Erasure and Demonization Antisemitism and Anti-Zionism in Contemporary Social Movements

Topic:

Antisemitism & Antizionism, Israel & Regional Politics, Israel Literacy

Principal Investigators:

Sylvia Barack Fishman

Study Date: 

2021

Source:

Institute for the Study of Global Antisemitism Policy

Key Findings:

This report analyses in depth the different manifestations of Antisemitism and Anti-Zionism within contemporary social movements in the United States. It discusses these manifestations in the context of perceptions of Jews both historically, and within present times (given the gradual transformation of both status and image of Jews in America particularly, despite a range of difficult challenges). The report unpacks data from a well-rounded group of settings to give a comprehensive picture of the ways that Antisemitism and Anti-Zionism manifest, the specific methods used, and how they may interact between settings to inspire mutations of each manifestation of anti-Jewishness.

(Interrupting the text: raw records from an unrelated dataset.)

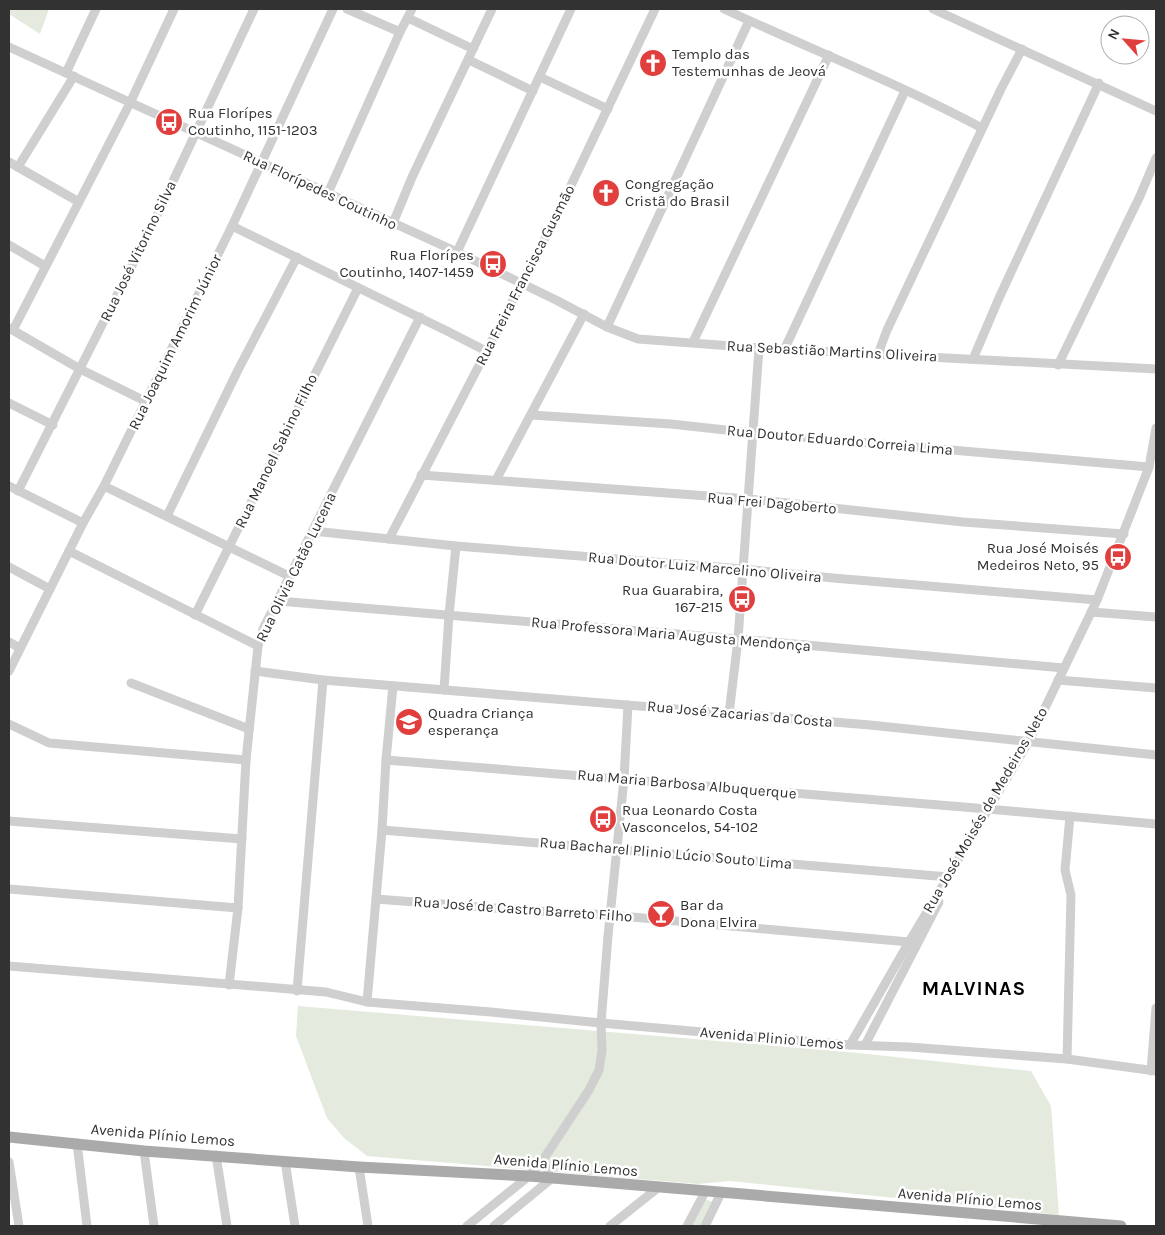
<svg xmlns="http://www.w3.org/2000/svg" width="1165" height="1235" font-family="Karla,sans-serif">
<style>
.green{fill:#e4ebde}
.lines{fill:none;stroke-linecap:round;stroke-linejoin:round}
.minor{stroke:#cfcfcf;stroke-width:9}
.major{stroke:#aaa;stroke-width:11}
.labels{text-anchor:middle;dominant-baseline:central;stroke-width:5;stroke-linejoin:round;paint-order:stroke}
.poi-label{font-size:15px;fill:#323232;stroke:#fff;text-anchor:start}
.street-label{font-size:15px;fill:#323232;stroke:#fff}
.district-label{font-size:20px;font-weight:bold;letter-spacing:1px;fill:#000;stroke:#fff}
</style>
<rect width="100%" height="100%" fill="#fff"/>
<g class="green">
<path d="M9,9H49L40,34L9,14Z"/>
<path d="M298,1006L838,1051L1031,1071L1051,1106L1059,1215L730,1181L698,1184L367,1156L344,1138L327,1118L296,1036Z"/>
<path d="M704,1199L713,1202L701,1226H690Z"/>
</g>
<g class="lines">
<g class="minor">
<path d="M347,9L400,32"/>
<path d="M724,9C810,49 898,83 982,128"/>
<path d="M933,9L1156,111"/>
<path d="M408,18L473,49"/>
<path d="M9,47L457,252L556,300L607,327L638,339L759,348L1156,369"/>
<path d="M469,60L533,91"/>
<path d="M66,73L96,9"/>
<path d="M540,77L608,109"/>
<path d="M9,162L79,202"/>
<path d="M18,167L74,76"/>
<path d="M328,193L400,32L412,9"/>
<path d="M393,223L413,175L492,9"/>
<path d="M232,226L449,332L486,351"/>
<path d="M9,245L45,266"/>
<path d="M457,252L571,9"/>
<path d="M607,327L749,21"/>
<path d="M9,328L80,369L145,401"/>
<path d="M13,330L130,103L174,9"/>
<path d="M693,342L829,55"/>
<path d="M785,348L905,91"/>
<path d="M878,354L887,330L1001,89L1022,49"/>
<path d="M973,359L999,298L1099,83"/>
<path d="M1058,365L1140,196L1156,158"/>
<path d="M9,403L53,425"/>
<path d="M531,415L671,424L753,433L1149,467"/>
<path d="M421,475L749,499L963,522L1124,534"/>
<path d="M496,480L584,314"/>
<path d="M9,486L83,523"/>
<path d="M104,486L289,576"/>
<path d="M18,491L151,228L254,9"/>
<path d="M167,516L238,370L297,257"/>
<path d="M313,531L456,546L743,569L833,578L1097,600"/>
<path d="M389,539L554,221L655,9"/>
<path d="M69,551L258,646"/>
<path d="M9,567L50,589"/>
<path d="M278,601L738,639L1064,668"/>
<path d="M1091,612L1156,617"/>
<path d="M195,615L358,288"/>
<path d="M9,642L20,648"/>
<path d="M9,671L83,523L104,486L232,226L333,9"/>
<path d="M255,671L323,680L870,725L1156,755"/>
<path d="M1058,680L1156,688"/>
<path d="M131,683L249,729"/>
<path d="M393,686L386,760L382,830L367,1002L491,1012L601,1023L850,1045L909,1047L1067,1059L1156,1071"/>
<path d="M444,690L449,615L456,546"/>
<path d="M729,714L738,639L759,348"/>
<path d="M9,724L49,743L246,760"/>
<path d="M386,760L988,809L1156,824"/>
<path d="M9,821L242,839"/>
<path d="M382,830L949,877"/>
<path d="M9,889L238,908"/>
<path d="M376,899L520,910L610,915L909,942"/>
<path d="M9,966L326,992L367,1002"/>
<path d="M229,985L238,908L246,760L258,646L263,629L420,317"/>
<path d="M297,991L323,680"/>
<path d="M850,1045L909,942L1029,741L1097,600L1149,467L1156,428"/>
<path d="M865,1045L939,902"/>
<path d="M1067,1059L1071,895L1065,870L1070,816"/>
<path d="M1151,1071L1156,1008"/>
<path d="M77,1143L87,1226"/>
<path d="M144,1151L154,1226"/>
<path d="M216,1155L227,1226"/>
<path d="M285,1161L295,1226"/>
<path d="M9,1162L19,1226"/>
<path d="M359,1167L368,1226"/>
<path d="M467,1226L529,1176L543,1160L589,1090L599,1070L602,1051L601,1023L608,936L624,779L628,705"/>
<path d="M494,1226L551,1179L543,1160"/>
<path d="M610,1226L659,1187"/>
<path d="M687,1226L705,1192"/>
<path d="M705,1226L721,1193"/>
</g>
<path class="major" d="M9,1137L144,1151L359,1167L529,1176L1121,1226"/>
</g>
<defs>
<g id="church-disc" transform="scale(1.4375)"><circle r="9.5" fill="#e03f3d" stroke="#fff"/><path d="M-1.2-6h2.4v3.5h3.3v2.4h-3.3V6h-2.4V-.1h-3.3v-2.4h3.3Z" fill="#fff"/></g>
<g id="bus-disc" transform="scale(1.4375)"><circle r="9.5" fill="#e03f3d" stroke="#fff"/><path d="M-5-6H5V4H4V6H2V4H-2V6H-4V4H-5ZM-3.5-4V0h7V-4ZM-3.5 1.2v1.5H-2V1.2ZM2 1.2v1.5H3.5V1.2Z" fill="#fff"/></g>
<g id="school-disc" transform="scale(1.4375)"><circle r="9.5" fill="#e03f3d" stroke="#fff"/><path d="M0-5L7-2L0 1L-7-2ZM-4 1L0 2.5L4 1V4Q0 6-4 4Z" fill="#fff"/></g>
<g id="bar-disc" transform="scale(1.4375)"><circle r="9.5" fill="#e03f3d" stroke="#fff"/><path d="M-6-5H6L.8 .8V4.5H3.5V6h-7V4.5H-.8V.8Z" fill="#fff"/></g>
</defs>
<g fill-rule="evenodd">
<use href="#church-disc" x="653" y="63"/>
<use href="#bus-disc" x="169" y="122"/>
<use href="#church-disc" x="606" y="193"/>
<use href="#bus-disc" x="493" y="264"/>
<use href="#bus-disc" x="1118" y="557"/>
<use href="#bus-disc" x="742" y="599"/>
<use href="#school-disc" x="409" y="722"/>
<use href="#bus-disc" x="603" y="819"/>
<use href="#bar-disc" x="661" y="914"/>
</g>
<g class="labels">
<g class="poi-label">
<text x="672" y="54">Templo das<tspan x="672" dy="17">Testemunhas de Jeová</tspan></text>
<text x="188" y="113">Rua Florípes<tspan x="188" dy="17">Coutinho, 1151-1203</tspan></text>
<text x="625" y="184">Congregação<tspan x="625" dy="17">Cristã do Brasil</tspan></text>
<text x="474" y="255" text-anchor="end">Rua Florípes<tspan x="474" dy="17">Coutinho, 1407-1459</tspan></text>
<text x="1099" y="548" text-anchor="end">Rua José Moisés<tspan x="1099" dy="17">Medeiros Neto, 95</tspan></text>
<text x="723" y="590" text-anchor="end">Rua Guarabira,<tspan x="723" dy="17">167-215</tspan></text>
<text x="428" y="713">Quadra Criança<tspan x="428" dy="17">esperança</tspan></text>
<text x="622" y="810">Rua Leonardo Costa<tspan x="622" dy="17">Vasconcelos, 54-102</tspan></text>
<text x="680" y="905">Bar da<tspan x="680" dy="17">Dona Elvira</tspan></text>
</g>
<g class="street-label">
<text transform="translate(320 190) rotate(25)">Rua Florípedes Coutinho</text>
<text transform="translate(138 251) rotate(-64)">Rua José Vitorino Silva</text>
<text transform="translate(525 275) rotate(-63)">Rua Freira Francisca Gusmão</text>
<text transform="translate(175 342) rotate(-64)">Rua Joaquim Amorim Júnior</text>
<text transform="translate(832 351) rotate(3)">Rua Sebastião Martins Oliveira</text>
<text transform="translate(840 440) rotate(5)">Rua Doutor Eduardo Correia Lima</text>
<text transform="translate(276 451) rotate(-64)">Rua Manoel Sabino Filho</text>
<text transform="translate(772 503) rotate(5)">Rua Frei Dagoberto</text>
<text transform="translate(296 567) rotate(-64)">Rua Olivia Catão Lucena</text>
<text transform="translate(705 567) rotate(5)">Rua Doutor Luiz Marcelino Oliveira</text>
<text transform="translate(671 634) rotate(5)">Rua Professora Maria Augusta Mendonça</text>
<text transform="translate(740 714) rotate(5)">Rua José Zacarias da Costa</text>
<text transform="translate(687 784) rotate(5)">Rua Maria Barbosa Albuquerque</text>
<text transform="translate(985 810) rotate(-60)">Rua José Moisés de Medeiros Neto</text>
<text transform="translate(666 853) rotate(5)">Rua Bacharel Plinio Lúcio Souto Lima</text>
<text transform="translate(523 909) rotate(4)">Rua José de Castro Barreto Filho</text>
<text transform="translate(772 1038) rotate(5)">Avenida Plinio Lemos</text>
<text transform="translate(163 1135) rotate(5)">Avenida Plínio Lemos</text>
<text transform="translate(566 1165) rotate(5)">Avenida Plínio Lemos</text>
<text transform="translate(970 1199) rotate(5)">Avenida Plínio Lemos</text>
</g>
<g class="district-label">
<text x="974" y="988">MALVINAS</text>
</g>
</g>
<rect width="1165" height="1235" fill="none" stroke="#323232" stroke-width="20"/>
<g transform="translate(1125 40) rotate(297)"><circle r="24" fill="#ffffff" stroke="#adadad"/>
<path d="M0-4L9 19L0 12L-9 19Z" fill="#e03f3d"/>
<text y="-8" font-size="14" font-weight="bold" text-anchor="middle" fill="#323232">N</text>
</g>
</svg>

Five main areas are discussed:


-Anti-Zionism as a form of Antisemitism, especially: the delegitimization of Israel; describing Israel and the Jews as “colonialist oppressors;” and the Boycott, Divestment, and Sanctions movement. Arnold’s interviews reveal specific ahistorical techniques that her respondents used to single Israel out (e.g., discussing Israel’s establishment as artificial and violent, in contrast to other countries’ peaceful and “organic” methods of creation).

 

-The complicated American Jewish relationship with the Civil Rights Movement, and with contemporary Leftist social justice movements (Intersectionality, Black Lives Matter / The Movement for Black Lives), despite disproportionate Jewish involvement in efforts on behalf of oppressed peoples. Arnold’s interviews reveal that Antisemitism in America is not perceived as a relevant issue in the same category as “racism,” “sexism,” and “capitalism,” despite Jewishness being a both a racialized and a marginalized religious identity.

 

-Campus Anti-Zionism, especially: Students for Justice in Palestine (SJP); Israeli Apartheid Week; rhetoric of Israel as a ‘colonialist,’ ‘fascist,’ ‘ethnic cleansing machine,’ the moral equivalent of defending apartheid in South Africa’ on campus; and associated impacts on younger Americans, both Jewish and non-Jewish.

 

-Protocols of the Elders of Zion, and its horseshoe effect of uniting Antisemites on the Left and the Right

 

-Expansion and elevation of Jewish critics (J Street, IfNotNow, and Jewish Voice for Peace). Here, both the rise and the impact of internalization and promulgation of vicious anti-Israel defamation by Jews are reviewed, e.g., the infamous and inaccurate JVP claim that Israel trains America for and participates in police crimes against Black Americans, and the severe effects of this claim on levels of Left Antisemitism / general non-Jewish perceptions of Jews.

Methodology:

ISGAP exclusively references external interviews and studies to derive data for this paper, most notably:

 

-An evaluation of participants who are present for the entirety of their Birthright Israel trip. Saxe et al., Israel, Politics, and Birthright Israel: Findings from the Summer 2017 Cohort (report, Cohen Center for Modern Jewish Studies, Brandeis University,  August 2019).

 

-A study of campus antisemitism and anti-Israel activity evaluating how aggressively anti-Israel organizations are on different college campuses. Saxe et al., Hotspots of Anti-Semitism and Anti-Israel Sentiment on US Campuses (report, Cohen Center for Modern Jewish Studies, Brandeis University, October 2016).

 

-A series of interviews with young people active in anti-Israel organizations. Sina Arnold, “From Occupation to Occupy: Antisemitism and the Contemporary Left in the United States,” in Alvin H. Rosenfeld (Bloomington: Indiana University Press, 2015), 375-404.

 

-An interview of participants in Intersectionality activism organizations. Karin Stogner, “New Challenges in Feminism: Intersectionality, Critical Theory, and Anti-Zionism,” in Anti-Zionism and Antisemitism: The Dynamics of Delegitimization, ed. Alvin H. Rosenfeld (Bloomington: Indiana University Press, 2019), 84-112.